WHAT THE EXERCISE ASKS —
Continue the Impala mailing-list thread on getting rid of thirdparty, picking up right after its last sentence, which ends "to make the build more reproducible."

Re: Getting rid of thirdparty

Posted by Casey Ching <ca...@cloudera.com>.
I looked into running the test services directly through maven and it does work but after thinking about it more, we’d no longer be able to control when to upgrade java third party. Basically we’d upgrade every night. That may actually be the best approach for apache impala but I don’t think we’d like that at Cloudera. 

On March 10, 2016 at 11:55:09 AM, Tim Armstrong (tarmstrong@cloudera.com) wrote:

My previous response was missing some context. There's  
bin/bootstrap_toolchain.py in the Impala repo that downloads prebuilt  
dependencies of the right versions from S3. I modifying this script or  
creating a similar script to download pre-built test dependencies is a good  
idea.  

There is a different aspect to the native toolchain, the build scripts in  
native-toolchain that bootstrap Impala's native dependencies starting from  
gcc. The output artifacts of this process are uploaded to S3. Other  
dependencies (hadoop, etc) are built in a different way so I think the  
native-toolchain repo doesn't need to know about them. libhdfs is maybe a  
corner case where it would be good to add it to the toolchain if possible  
to make the build more reproducible.

PROVIDED DATA —
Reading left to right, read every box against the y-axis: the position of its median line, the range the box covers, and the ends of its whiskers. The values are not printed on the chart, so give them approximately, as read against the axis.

THE ANSWER —
On Thu, Mar 10, 2016 at 11:24 AM, Daniel Hecht <dh...@cloudera.com> wrote:  

> On Thu, Mar 10, 2016 at 11:10 AM, Henry Robinson <he...@cloudera.com>  
> wrote:  
> > I didn't think that binaries were uploaded to any repository, but instead  
> > to S3 (and therefore there's no version history) or some other URL.  
> That's  
> > what I'd suggest we continue to do.  
> >  
>  
> A bit of a tangent (but important if we will rely even more on  
> toolchain: the fact that the binaries (and clean source) are only  
> copied to S3 seems like a problem. What happens if someone  
> accidentally 'rm -rf' the toolchain bucket? Can we reproduce our old  
> build exactly? Are we at least backing up the S3 toolchain bucket  
> somehow?  
>  

Re: Getting rid of thirdparty

Posted by Tim Armstrong <ta...@cloudera.com>.
My previous response was missing some context.  There's
bin/bootstrap_toolchain.py in the Impala repo that downloads prebuilt
dependencies of the right versions from S3. I modifying this script or
creating a similar script to download pre-built test dependencies is a good
idea.

There is a different aspect to the native toolchain, the build scripts in
native-toolchain that bootstrap Impala's native dependencies starting from
gcc. The output artifacts of this process are uploaded to S3. Other
dependencies (hadoop, etc) are built in a different way so I think the
native-toolchain repo doesn't need to know about them. libhdfs is maybe a
corner case where it would be good to add it to the toolchain if possible
to make the build more reproducible.

On Thu, Mar 10, 2016 at 11:24 AM, Daniel Hecht <dh...@cloudera.com> wrote:

> On Thu, Mar 10, 2016 at 11:10 AM, Henry Robinson <he...@cloudera.com>
> wrote:
> > I didn't think that binaries were uploaded to any repository, but instead
> > to S3 (and therefore there's no version history) or some other URL.
> That's
> > what I'd suggest we continue to do.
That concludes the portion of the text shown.